DETROIT: Amid posting a lower net profit and margin than a year earlier, General Motors (GM) confirmed its profitability estimates for 2022, despite growing costs and supply chain instability.
Here’s how General Motors fared against Wall Street’s expectations
Adjusted EPS: $2.09 vs $1.68, as per Refinitiv consensus estimates
Revenue: $35.98 billion vs $37.01 billion, as per Refinitiv consensus estimates
GM raised its net income forecasts from $9.4 billion to $10.8 billion to $9.6 billion to $11.2 billion, reaffirming its pretax adjusted earnings prediction of between $13 billion and $15 billion for the year. Its profit margin in the first quarter was 8.2 percent, down from 9.3 percent a year ago.
GM also raised its full-year adjusted profits per share guidance to $6.50 to $7.50 per share, up from $6.25 to $7.25 per share before. The firm increased its ownership position in its Cruise autonomous car unit and included the operation’s losses in its consolidated income tax return, resulting in the adjustment.
Unadjusted net income for the first quarter was $2.9 billion, down from $3 billion a year earlier. For the first quarter, the automaker posted pretax adjusted earnings of $4 billion, down from $4.4 billion a year ago.

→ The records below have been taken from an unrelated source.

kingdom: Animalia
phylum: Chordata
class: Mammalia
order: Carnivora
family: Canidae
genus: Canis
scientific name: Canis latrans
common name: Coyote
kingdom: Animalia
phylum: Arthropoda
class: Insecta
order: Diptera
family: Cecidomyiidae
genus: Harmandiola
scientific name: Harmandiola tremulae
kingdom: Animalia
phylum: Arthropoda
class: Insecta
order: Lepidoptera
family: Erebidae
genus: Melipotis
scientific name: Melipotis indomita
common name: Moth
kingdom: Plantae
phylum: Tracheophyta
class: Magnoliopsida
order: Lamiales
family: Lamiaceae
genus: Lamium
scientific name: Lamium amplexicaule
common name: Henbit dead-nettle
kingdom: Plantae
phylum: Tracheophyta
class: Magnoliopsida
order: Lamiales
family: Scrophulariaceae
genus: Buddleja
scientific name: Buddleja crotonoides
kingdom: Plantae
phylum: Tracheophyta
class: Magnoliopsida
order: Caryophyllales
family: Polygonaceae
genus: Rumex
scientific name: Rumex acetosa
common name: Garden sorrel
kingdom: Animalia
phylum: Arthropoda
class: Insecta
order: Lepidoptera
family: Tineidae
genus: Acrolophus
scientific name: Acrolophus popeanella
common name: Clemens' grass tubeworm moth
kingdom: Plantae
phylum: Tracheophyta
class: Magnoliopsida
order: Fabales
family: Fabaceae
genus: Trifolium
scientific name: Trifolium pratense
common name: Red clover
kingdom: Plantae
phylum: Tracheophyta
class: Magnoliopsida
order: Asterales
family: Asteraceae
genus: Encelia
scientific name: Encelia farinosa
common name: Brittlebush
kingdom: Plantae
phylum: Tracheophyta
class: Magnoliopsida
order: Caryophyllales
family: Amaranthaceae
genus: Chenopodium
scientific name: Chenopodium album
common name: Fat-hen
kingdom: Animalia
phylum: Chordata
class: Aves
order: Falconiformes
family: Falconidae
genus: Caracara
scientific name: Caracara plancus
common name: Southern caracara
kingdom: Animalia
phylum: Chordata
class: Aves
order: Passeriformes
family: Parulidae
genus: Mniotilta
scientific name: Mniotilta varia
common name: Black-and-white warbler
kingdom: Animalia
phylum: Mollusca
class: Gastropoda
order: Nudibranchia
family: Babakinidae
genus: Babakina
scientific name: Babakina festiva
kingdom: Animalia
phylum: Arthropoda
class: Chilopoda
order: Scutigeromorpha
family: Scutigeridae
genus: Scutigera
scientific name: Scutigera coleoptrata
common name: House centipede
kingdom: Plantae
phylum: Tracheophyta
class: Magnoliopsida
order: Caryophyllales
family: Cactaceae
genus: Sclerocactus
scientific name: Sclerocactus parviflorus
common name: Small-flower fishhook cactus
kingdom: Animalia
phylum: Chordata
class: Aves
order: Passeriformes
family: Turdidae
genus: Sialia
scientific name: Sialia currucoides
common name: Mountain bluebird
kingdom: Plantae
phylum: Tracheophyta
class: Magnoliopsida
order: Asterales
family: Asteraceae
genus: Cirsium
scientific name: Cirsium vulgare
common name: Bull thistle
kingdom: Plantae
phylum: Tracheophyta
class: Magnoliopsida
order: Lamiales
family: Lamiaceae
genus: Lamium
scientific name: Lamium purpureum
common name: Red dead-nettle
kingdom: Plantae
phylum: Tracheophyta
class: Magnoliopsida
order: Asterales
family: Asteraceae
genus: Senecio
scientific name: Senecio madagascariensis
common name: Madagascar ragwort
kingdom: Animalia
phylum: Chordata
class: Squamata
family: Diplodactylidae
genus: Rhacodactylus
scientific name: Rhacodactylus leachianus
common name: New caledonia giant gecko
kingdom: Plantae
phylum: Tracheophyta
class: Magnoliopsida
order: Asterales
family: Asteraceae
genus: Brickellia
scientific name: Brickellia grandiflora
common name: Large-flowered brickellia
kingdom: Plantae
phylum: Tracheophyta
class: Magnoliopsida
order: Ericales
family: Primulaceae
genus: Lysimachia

GM is one of the first big automakers to announce its first-quarter earnings. The report is being eagerly watched by investors as an indicator of the auto industry’s continued production and supply chain issues.
In addition to inflation and other macroeconomic challenges, the global automobile sector has been dealing with supply chain issues caused by the coronavirus epidemic for more than a year, particularly with shortages of critical semiconductor chips used in vehicles.
Despite the issues, General Motors has stated that it aims to produce 25% to 30% more vehicles this year than last year.
While GM, which essentially abandoned Europe several years ago, has not been hit as hard as other automakers by the conflict in Ukraine, it has been grappling with recent manufacturing closures in China due to Covid-19 breakouts.
Because the government has designated vehicle manufacturing as an important operation during lockdowns, GM CEO Mary Barra said the company is “cautiously optimistic” about its production in China.
Investors are especially interested in hearing about any progress or updates on GM’s ambitions for autonomous and electrified vehicles, which include a $35 billion investment anticipated through 2025. GM normally does not break out such expenditures on a quarterly basis, while rival Ford Motor has committed to start doing so next year.
Since introducing a new electric version of its Chevrolet Silverado pickup in January, GM said it had received approximately 140,000 reservations. Next year, the vehicle is slated to hit the market.
So far in 2022, General Motors stock has lost almost 34% of its value. Its market capitalization is now under $55 billion, down from over $90 billion at the start of the year.